The New Jersey Devils prospect now has four points through just three contests in this young campaign. After graduating 50 percent of last year’s scoring, Walsh’s creative offensive style could be just what Harvard needs to account for these losses.
In the game’s final minutes, sophomore Nathan Krusko floated a seemingly harmless puck toward the net. The nonchalant shot ended up fooling Brown goaltender Gavin Nieto and snuffed out any chance of a Bears comeback.
The only players who truly enjoyed the first frame were net-minders Nieto and Madsen. While shots were plentiful, with the Crimson outshooting the Bears 13-8, the cage-dwellers stood tall and the opening 20 minutes ended in a scoreless stalemate.
Madsen, who allowed five goals in Friday’s contest against Yale, was hoping to return to his normal form with a strong performance against Brown. And that he did.
“Merrick was outstanding tonight,” coach Ted Donato ‘91 noted. “It’s hard to win without having a great night from your goaltender…. Merrick has built a pretty good book on being able to play winning hockey and come up with some big saves, so we’re happy to see him play real well tonight.”
Madsen, who pitched his second shutout in just three games this season, now has nine clean sheets over the course of his career. Like last year, the 6’5” tender hopes to finish the campaign among the NCAA’s top 20 in goals against average and save percentage, while also expanding his leadership role as captain.

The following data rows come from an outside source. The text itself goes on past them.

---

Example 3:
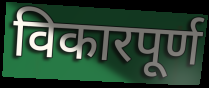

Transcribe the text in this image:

विकारपूर्ण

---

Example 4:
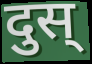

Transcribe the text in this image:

दुस्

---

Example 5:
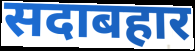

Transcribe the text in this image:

सदाबहार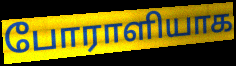
போராளியாக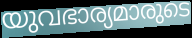
യുവഭാര്യമാരുടെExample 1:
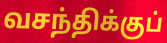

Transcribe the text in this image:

வசந்திக்குப்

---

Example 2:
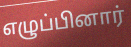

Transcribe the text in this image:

எழுப்பினார்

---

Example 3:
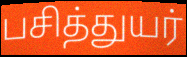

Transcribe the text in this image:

பசித்துயர்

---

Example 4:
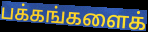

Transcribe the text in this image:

பக்கங்களைக்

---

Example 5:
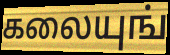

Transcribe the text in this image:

கலையுங்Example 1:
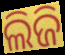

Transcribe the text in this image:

ଲିଜି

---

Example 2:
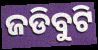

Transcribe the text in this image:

ଜଡିବୁଟି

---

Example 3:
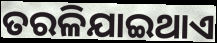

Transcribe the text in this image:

ତରଳିଯାଇଥାଏ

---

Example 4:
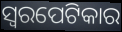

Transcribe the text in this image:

ସ୍ଵରପେଟିକାର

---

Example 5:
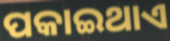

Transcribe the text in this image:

ପକାଇଥାଏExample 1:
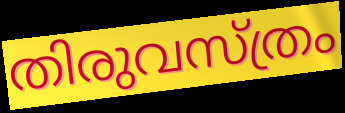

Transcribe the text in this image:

തിരുവസ്ത്രം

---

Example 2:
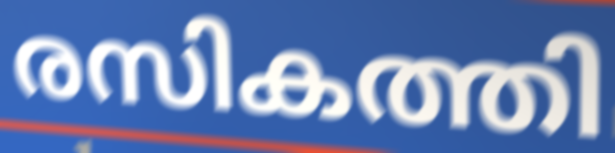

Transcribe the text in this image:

രസികത്തി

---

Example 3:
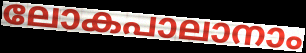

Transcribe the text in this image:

ലോകപാലാനാം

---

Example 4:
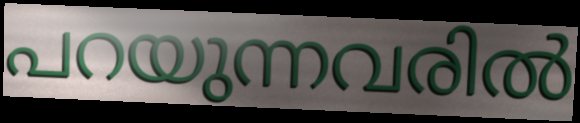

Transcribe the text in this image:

പറയുന്നവരിൽ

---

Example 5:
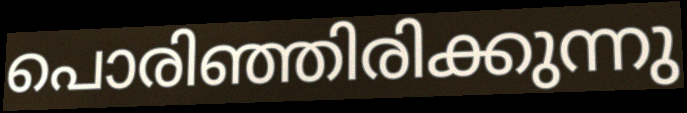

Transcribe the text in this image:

“The way [Madsen] talks and coaches, even as a goalie, is definitely incredible,” Walsh lauded. “The way he cares about his studies and the way he handles himself on and off the ice definitely sets a great example for all of us.”

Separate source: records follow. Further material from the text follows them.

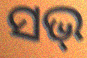
ସଭ୍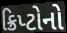
ક્રિપ્ટોનોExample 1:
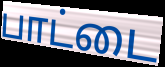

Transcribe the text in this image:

பாட்டை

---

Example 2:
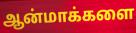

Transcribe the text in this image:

ஆன்மாக்களை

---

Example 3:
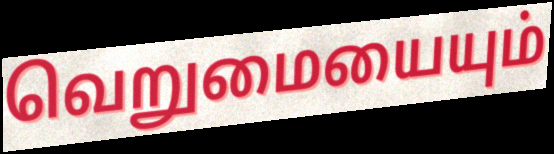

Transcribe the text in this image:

வெறுமையையும்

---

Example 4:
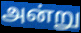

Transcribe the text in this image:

அன்று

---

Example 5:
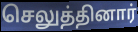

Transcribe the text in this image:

செலுத்தினார்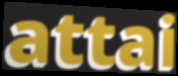
attai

The Arizona Coyotes prospect was tested from the outset, as the Bears peppered Madsen with shots right from the drop of the puck. Early on, play mostly occurred in Harvard’s zone thanks to a few untimely penalties, with Brown recording six of its eight opening-frame shots in the first five minutes. In that span, Harvard failed to put a single shot on Nieto.
“There were certainly a couple stretches where Brown has some runs of shots,” coach Donato said. “But overall, [we’re] pretty happy. This is a young group that has to learn how to win these types of games—having a one-goal lead in your own building going into the third.”

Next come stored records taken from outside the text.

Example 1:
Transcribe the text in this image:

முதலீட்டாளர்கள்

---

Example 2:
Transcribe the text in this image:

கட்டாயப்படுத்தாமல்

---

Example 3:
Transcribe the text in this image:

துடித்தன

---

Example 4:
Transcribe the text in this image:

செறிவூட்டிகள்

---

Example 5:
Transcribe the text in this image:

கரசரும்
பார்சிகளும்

In the period’s remaining 15 minutes, the Crimson caught and surpassed the Bears’ early lead in shots, receiving some calls in its favor and establishing the power play. While the special teams unit could not convert on its first two attempts, it finally got going when Walsh broke the scoreless tie.
“”Pick your poison’ works perfectly,” said Walsh of his team’s power play. “The way we move the puck and everyone gets open, you spread the zone…. It’s just all clicking and when we move the puck and spread the zone, it’s really hard to defend.”
Some new faces cracked the lineup on Saturday for Harvard. Freshman Benjamin Solin made his college hockey debut playing alongside tri-captain Eddie Ellis and sophomore Frédéric Grégoire. The Madison, Conn., native replaced his classmate Mitchell Perrault, who started the season at the right wing spot for the Crimson.
Coach Donato made another roster change for the Brown game. Junior Adam Baughman filled in for rookie Benjamin Foley on the back end, after Foley’s misstep on Friday night cost Harvard the game-winning goal in the second period. Donato noted, however, that this decision had nothing to do with the slip-up.
“We’re fortunate to have some guys who are pushing right at the edge of the lineup,” coach Donato said. “We need to continue to evaluate…. There’s certainly a possibility that there would be guys in and out of the lineup, even if we’re playing well, just to keep guys in the mix and keep the competition at a high level.”
This season is already showing the typical parity found in the ECAC. While Harvard was in action at the Bright-Landry Hockey Center on Saturday, fellow ECAC rival Dartmouth, whom the Crimson defeated last week, triumphed over the same Yale team that nabbed a victory in Cambridge this weekend. Additionally, Brown, another of Harvard’s victims early on this season, split games with the Bulldogs this year.